* _REQUIREMENTS_
Rewrite the lines below as a numbered list, skipping any blank lines and leaving the pictures out.
=====
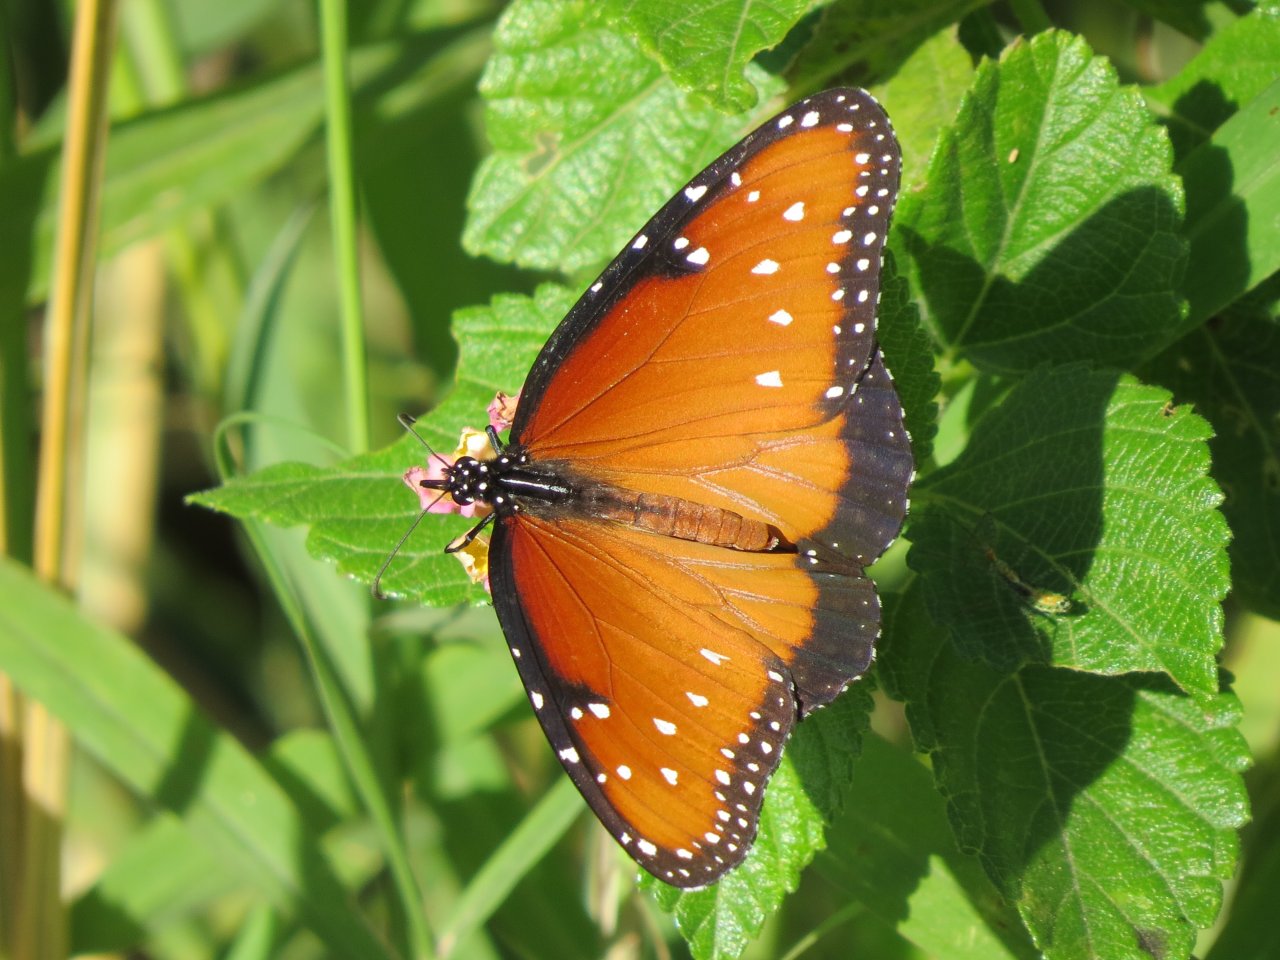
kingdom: Animalia
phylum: Arthropoda
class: Insecta
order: Lepidoptera
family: Nymphalidae
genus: Danaus
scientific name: Danaus gilippus
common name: Queen
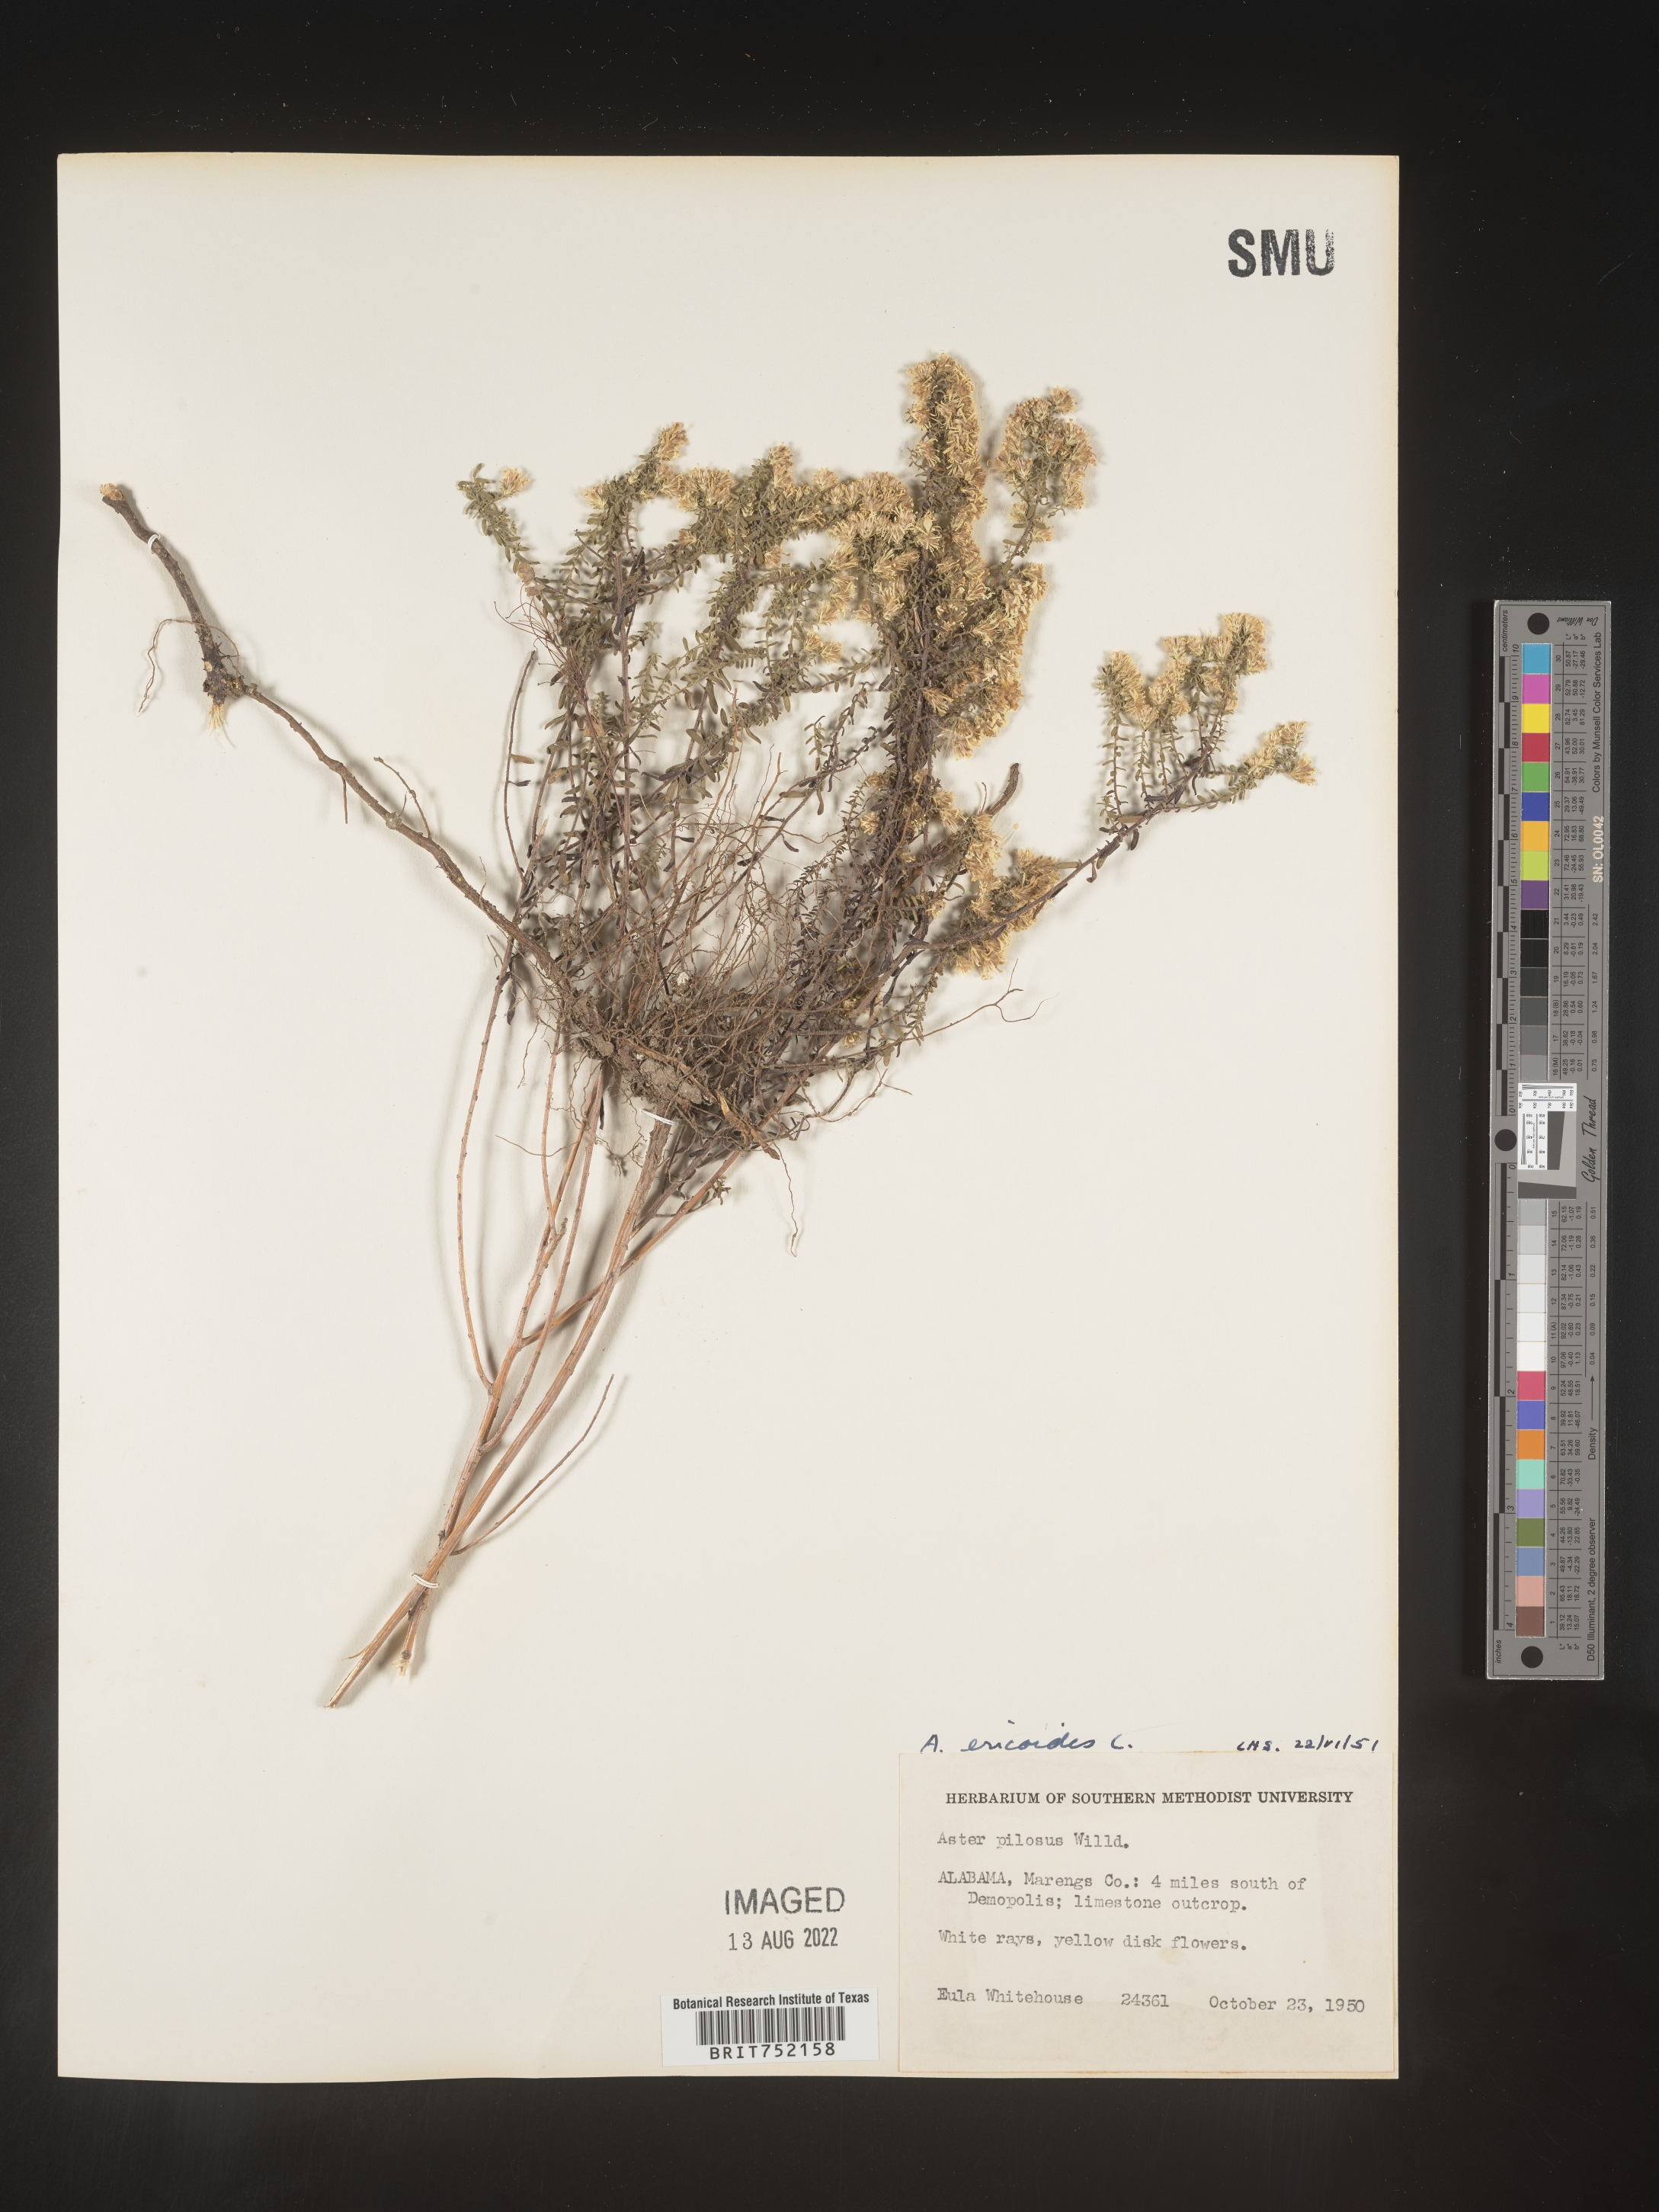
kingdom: Plantae
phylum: Tracheophyta
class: Magnoliopsida
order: Asterales
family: Asteraceae
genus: Symphyotrichum
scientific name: Symphyotrichum ericoides
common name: Heath aster
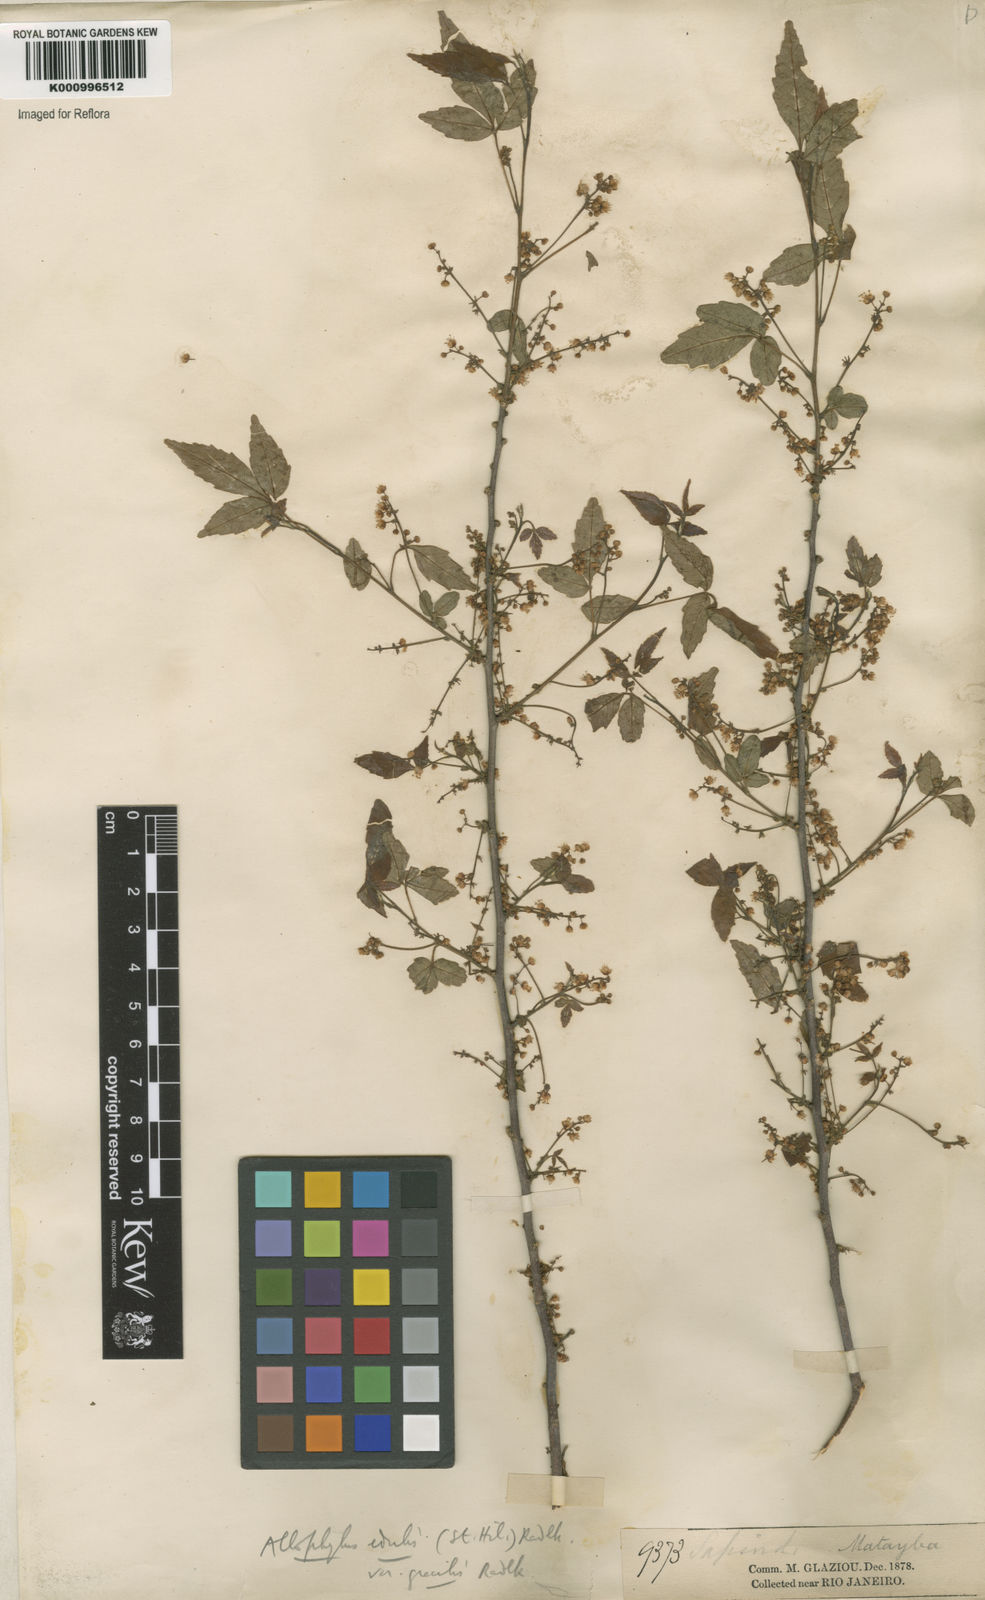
=====
* _EXERCISE SOLUTION_
1. kingdom: Animalia
2. phylum: Arthropoda
3. class: Insecta
4. order: Lepidoptera
5. family: Nymphalidae
6. genus: Danaus
7. scientific name: Danaus gilippus
8. common name: Queen
9. kingdom: Plantae
10. phylum: Tracheophyta
11. class: Magnoliopsida
12. order: Asterales
13. family: Asteraceae
14. genus: Symphyotrichum
15. scientific name: Symphyotrichum ericoides
16. common name: Heath aster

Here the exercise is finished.